◆ WORK TASK: Going through the entries below, copy out each line that contains "como".

Stored records
==*==

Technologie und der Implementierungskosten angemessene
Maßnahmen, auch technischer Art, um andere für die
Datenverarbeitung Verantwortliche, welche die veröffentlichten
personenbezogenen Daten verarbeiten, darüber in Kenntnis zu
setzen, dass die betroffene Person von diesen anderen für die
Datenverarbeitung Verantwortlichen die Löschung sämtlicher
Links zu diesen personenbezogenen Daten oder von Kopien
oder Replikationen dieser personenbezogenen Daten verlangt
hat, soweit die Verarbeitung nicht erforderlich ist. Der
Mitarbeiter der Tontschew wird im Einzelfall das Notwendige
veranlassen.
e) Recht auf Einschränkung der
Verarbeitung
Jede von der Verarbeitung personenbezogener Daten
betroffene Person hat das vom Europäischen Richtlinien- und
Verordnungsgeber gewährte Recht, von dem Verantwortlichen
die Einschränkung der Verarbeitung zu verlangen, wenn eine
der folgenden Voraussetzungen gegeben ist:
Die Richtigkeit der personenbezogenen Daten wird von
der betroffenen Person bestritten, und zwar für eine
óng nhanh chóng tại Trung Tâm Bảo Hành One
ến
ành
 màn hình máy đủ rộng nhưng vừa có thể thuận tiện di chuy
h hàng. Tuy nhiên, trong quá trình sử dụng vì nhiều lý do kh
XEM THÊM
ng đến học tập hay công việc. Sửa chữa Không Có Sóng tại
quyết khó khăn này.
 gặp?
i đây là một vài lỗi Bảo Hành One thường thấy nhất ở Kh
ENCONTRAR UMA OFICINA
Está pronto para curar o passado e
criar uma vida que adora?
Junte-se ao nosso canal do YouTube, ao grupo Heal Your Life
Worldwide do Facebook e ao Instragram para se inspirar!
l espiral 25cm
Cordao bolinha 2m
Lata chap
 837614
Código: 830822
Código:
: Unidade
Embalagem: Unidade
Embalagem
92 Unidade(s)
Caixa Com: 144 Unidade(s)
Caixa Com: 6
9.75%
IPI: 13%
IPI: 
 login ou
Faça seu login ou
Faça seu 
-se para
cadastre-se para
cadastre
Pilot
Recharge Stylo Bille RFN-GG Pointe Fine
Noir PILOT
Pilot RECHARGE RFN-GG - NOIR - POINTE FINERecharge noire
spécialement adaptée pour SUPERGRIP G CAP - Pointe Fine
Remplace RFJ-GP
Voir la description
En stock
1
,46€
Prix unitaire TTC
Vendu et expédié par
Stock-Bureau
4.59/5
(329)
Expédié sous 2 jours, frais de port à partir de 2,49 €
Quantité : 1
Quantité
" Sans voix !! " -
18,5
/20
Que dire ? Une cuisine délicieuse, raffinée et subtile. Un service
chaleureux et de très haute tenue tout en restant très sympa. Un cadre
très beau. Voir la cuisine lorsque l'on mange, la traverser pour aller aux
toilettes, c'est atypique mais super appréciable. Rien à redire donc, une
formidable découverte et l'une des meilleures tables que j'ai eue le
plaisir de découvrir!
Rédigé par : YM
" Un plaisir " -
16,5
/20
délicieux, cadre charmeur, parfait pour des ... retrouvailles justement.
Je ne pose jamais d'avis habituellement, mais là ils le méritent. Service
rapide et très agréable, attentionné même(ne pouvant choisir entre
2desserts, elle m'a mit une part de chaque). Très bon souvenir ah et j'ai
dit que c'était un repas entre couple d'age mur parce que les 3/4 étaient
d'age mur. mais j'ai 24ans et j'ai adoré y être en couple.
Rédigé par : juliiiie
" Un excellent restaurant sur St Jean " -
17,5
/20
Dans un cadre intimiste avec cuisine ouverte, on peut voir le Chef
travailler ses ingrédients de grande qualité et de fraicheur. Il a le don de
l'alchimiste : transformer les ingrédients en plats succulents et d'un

==*==

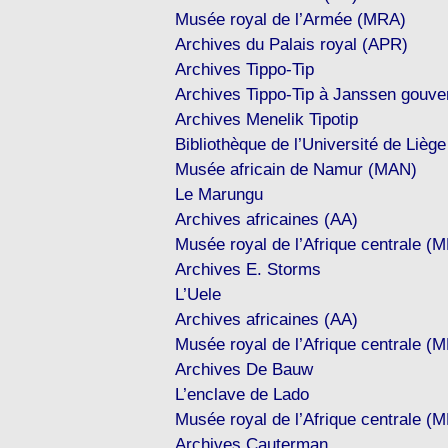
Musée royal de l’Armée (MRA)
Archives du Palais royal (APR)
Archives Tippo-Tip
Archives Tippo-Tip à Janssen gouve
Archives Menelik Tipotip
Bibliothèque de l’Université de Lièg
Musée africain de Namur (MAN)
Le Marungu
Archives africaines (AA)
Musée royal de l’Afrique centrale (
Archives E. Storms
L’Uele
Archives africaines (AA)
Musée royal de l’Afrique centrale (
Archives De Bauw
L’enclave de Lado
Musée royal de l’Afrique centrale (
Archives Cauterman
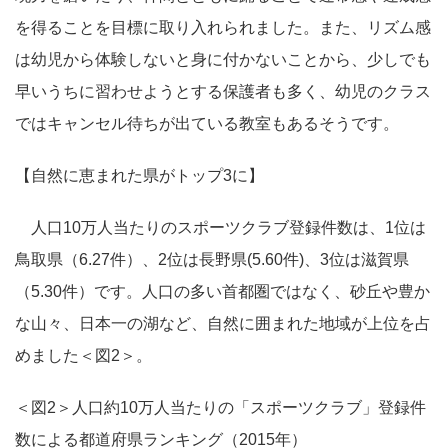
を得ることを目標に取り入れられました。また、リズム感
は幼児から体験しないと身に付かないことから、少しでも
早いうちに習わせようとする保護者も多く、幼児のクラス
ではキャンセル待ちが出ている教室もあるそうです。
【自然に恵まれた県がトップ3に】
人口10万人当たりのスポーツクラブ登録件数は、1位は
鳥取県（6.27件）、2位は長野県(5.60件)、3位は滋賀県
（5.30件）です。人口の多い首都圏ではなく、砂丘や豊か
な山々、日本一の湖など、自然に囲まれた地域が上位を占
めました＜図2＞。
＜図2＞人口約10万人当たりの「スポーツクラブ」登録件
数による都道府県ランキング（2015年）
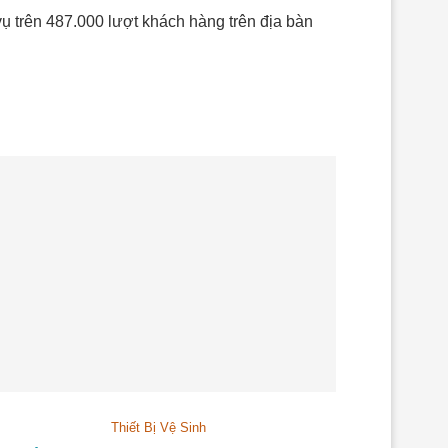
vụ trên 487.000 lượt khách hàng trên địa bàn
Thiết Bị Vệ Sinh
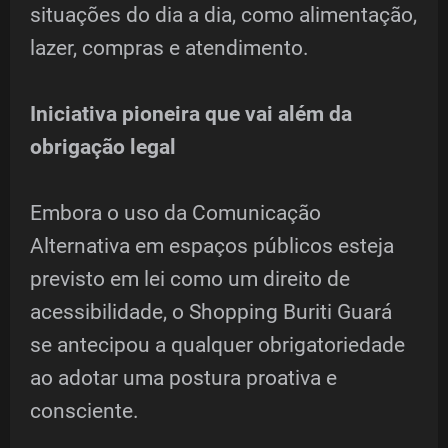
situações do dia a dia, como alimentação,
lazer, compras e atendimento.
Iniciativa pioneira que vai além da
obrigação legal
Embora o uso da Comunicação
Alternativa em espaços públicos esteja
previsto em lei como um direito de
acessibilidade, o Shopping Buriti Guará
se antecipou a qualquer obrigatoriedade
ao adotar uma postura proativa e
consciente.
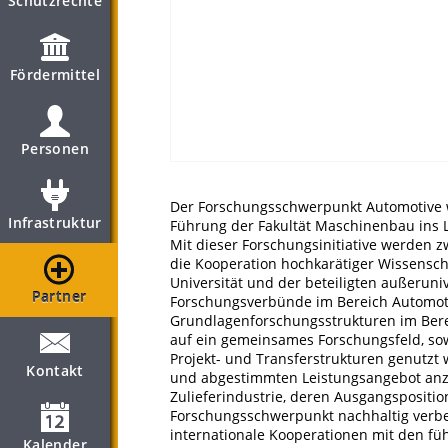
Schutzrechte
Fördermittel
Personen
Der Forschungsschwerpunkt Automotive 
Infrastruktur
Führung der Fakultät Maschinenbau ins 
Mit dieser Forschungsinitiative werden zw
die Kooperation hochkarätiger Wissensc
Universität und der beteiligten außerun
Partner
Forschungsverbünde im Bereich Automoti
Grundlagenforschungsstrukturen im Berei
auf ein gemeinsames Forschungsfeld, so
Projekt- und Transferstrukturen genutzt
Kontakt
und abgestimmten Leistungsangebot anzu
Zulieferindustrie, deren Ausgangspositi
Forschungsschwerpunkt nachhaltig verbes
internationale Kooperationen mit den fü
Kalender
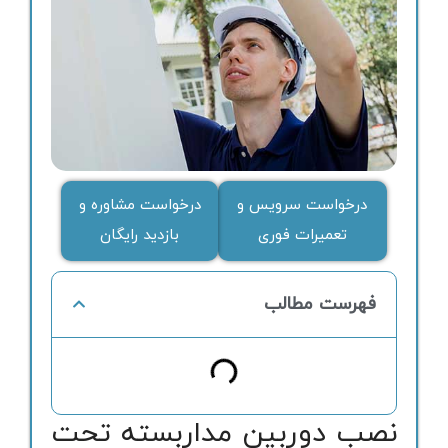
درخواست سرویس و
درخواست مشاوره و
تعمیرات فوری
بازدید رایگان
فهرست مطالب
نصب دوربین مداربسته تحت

==*==

◆ WRITTEN SOLUTION:
situações do dia a dia, como alimentação,
previsto em lei como um direito de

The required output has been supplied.